Il tourna la tête vers un Lunard exaspéré.
« A propos de tous ses problèmes – il le fait toujours, apparemment – et le jour où on l'a confronté, Cornedrue avait dit que ce n'était rien d'autre qu'un petit problème de fourrure. »
Lunard laissa échapper un petit bruit de désaccord.
« Et c'est toujours juste ça. » dit Patmol avec fermeté.
Lunard fit la grimace.
« L'expression est restée. »
« Les gens croyaient que je possédais un lapin très mal élevé. » soupira Lunard.
« James et moi, nous amusions beaucoup à encourager cette rumeur. » dit Patmol, en souriant largement.
Lunard souffla en direction de Patmol, avant de se tourner vers Harry, ses yeux marrons grands ouverts et sérieux.
« Écoute, Harry, la vérité dans tout ça, c'est que je suis dangereux- »
« Pendant les pleines lunes, dit Harry. Ouais, je sais. »
Patmol rayonnait.
« Oui, mais- »
« Mais quoi ? »
« Il n'a rien, gamin, dit Patmol, en souriant à un Lunard stupéfait. Absolument rien. »
« J'ai quelque chose, répliqua vivement Lunard. Ça s'appelle la lycanthropie et- »
« Et c'est contagieux seulement pendant les pleines lunes. » lui dit rapidement Patmol.
« Ce n'est pas prouvé, protesta Lunard. Ils ne connaissent pas encore les conséquences- »

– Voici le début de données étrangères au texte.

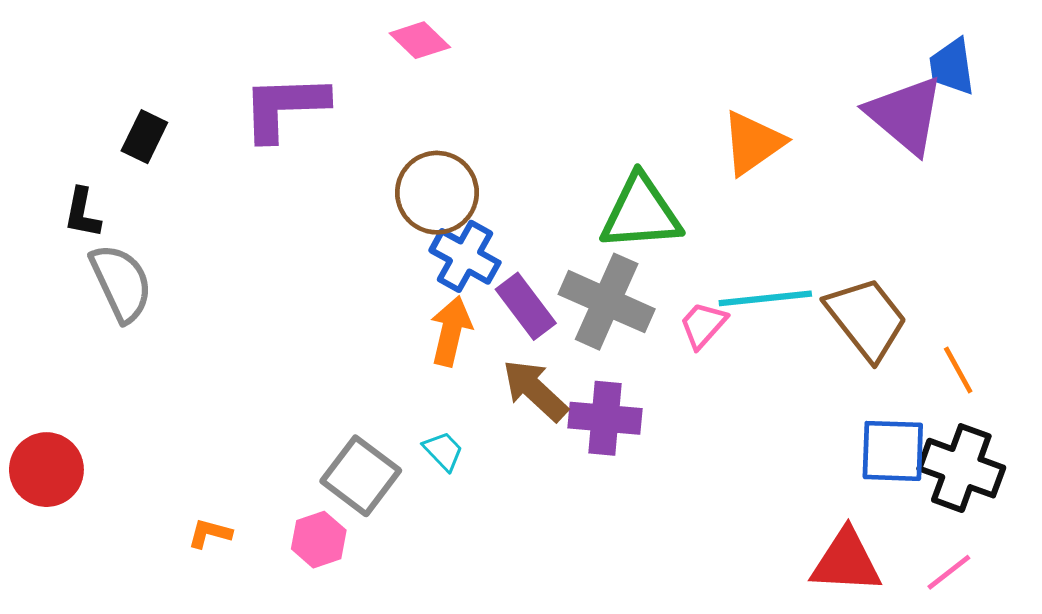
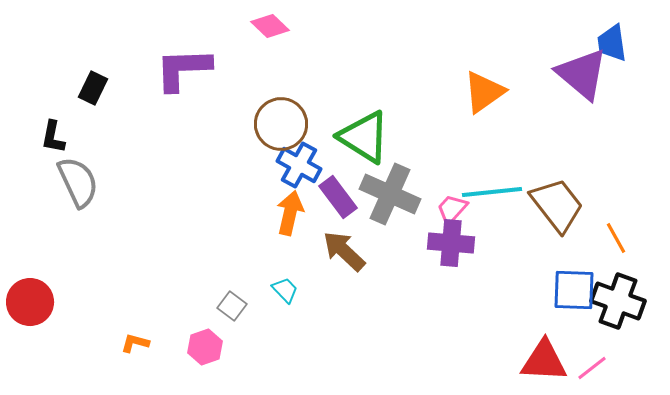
green triangle: (641, 213) -> (364, 137), moved, turned 36
purple cross: (605, 418) -> (451, 243), moved
gray square: (361, 476) -> (232, 306), size x0.6
pink line: (949, 572) -> (592, 368), moved

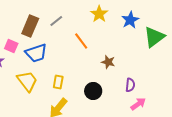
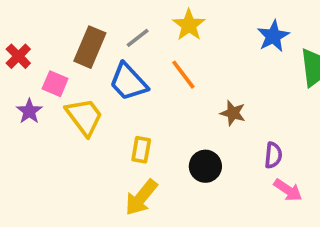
yellow star: (99, 14) -> (189, 25), moved
blue trapezoid: (36, 53) -> (128, 82), moved, turned 65
yellow trapezoid: (27, 81) -> (84, 117), moved
pink arrow: (138, 104) -> (288, 190), turned 70

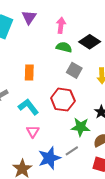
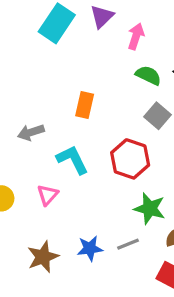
pink arrow: (61, 25) -> (136, 36), moved
pink triangle: (33, 132) -> (48, 195), moved
blue star: (49, 158) -> (90, 248), size x0.7

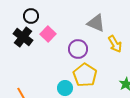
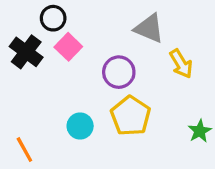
black circle: (31, 16) -> (53, 18), moved
cyan circle: (65, 88) -> (80, 126), moved

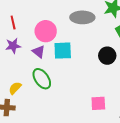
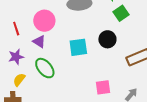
red line: (13, 23) -> (16, 29), moved
purple star: (13, 46) -> (16, 57), moved
cyan square: (63, 51) -> (78, 47), moved

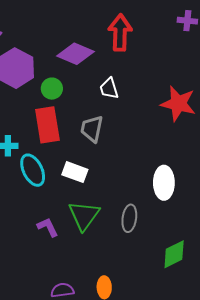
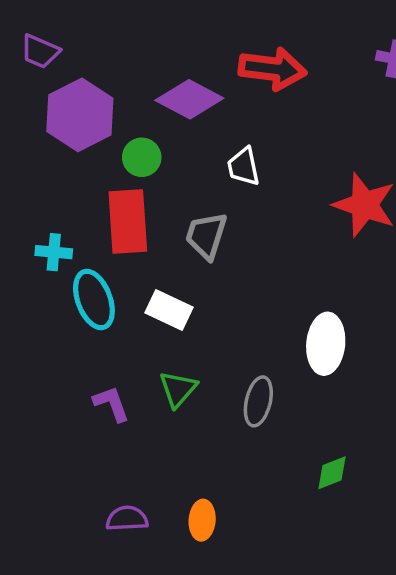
red arrow: (120, 32) -> (272, 69), turned 90
green triangle: (84, 216) -> (178, 389), size x0.7
green diamond: (174, 254) -> (332, 473), size x0.7

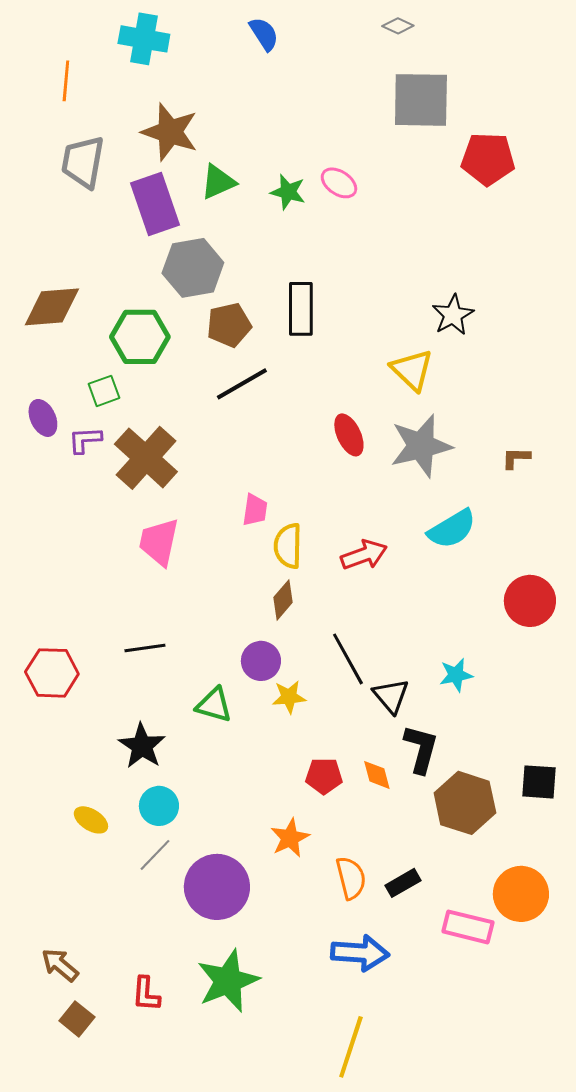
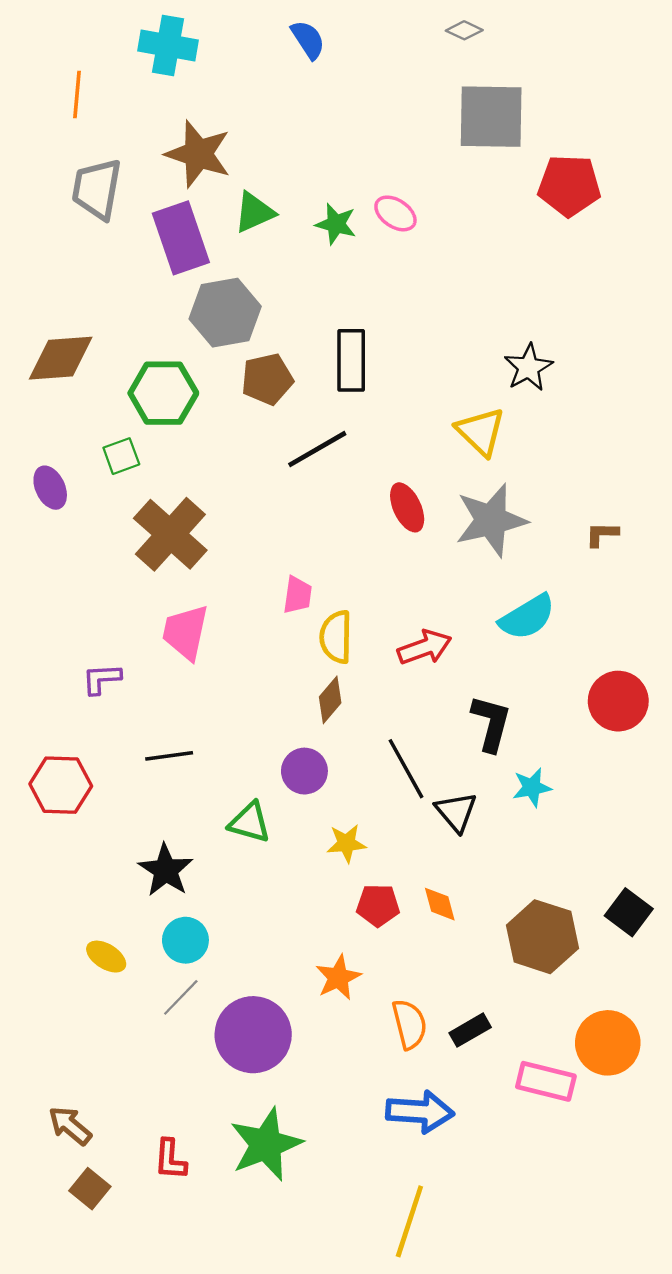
black line: (242, 384) -> (317, 449), moved
purple L-shape: (85, 440) -> (101, 679), moved
yellow star: (289, 697) -> (346, 843), moved
black L-shape: (421, 749) -> (491, 723), moved
black square: (539, 782) -> (629, 912), turned 33

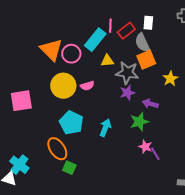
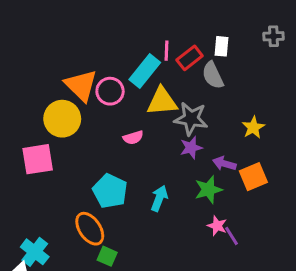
orange square: (146, 60) -> (253, 177), moved
yellow triangle: (107, 61) -> (162, 101), size x1.6
yellow circle: (63, 86) -> (62, 119), moved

« Qu'est-ce que tu veux, Lunard ? demanda Patmol, exaspéré. Tu disais hier que tu avais supplié Dumbledore pendant des années de te donner la garde de Harry et maintenant, tout d'un coup, tu es trop dangereux pour passer du temps avec lui ? »
« Eh bien, je ... »
Lunard fronça les sourcils et ferma la bouche. Harry ricana.
« En tant que tuteur légal de Harry- »
« Un statut obtenu grâce à des actions illégales. » marmonna Remus.
« Silence, lui dit Patmol. Comme je disais, en tant que tuteur légal de Harry, c'est à moi qu'il revient de décider qui il peut fréquenter. »
« Je suis juste ici ! lança Harry. Je peux prendre ces décisions moi-même, merci. »
« Tu es d'accord avec moi ? » demanda Patmol.
« Eh bien, ouais, bien sûr, je- »
« Alors, tais-toi, dit Patmol, avec un large sourire. Comme je disais, je- nous sommes plus qu'heureux de t'avoir parmi nous, Lunard. »
Lunard déglutit.
« J'avais besoin de ça. » dit-il.
« Quoi, quelqu'un pour garder ton dégoût de toi-même au minimum ? » le taquina Patmol.
« Oui. » dit Lunard, sans tourner autour du pot.
Il se tourna de nouveau vers Harry.
« Tu ne viendras jamais, sous aucune circonstance, près de moi pendant une pleine lune. Je suis clair ? »
Pour l'instant, décida Harry, en se demandant à quel âge on pouvait devenir Animagus.
« Ouais, tu es clair. »
« Bien. Justement, en parlant de pleines lunes ... » dit Patmol, avec excitation.
« Tu as toujours été aussi sadique, Patmol ? demanda Lunard sèchement. Être si impatient de me voir souffrir ? »
« Non, crétin, dit Patmol. Maintenant que tu sais que je ne suis pas un tueur lunatique, je vais de nouveau pouvoir venir avec toi. »
Harry ne pensait pas avoir déjà vu quelqu'un sourire aussi largement que Lunard à ce moment-là.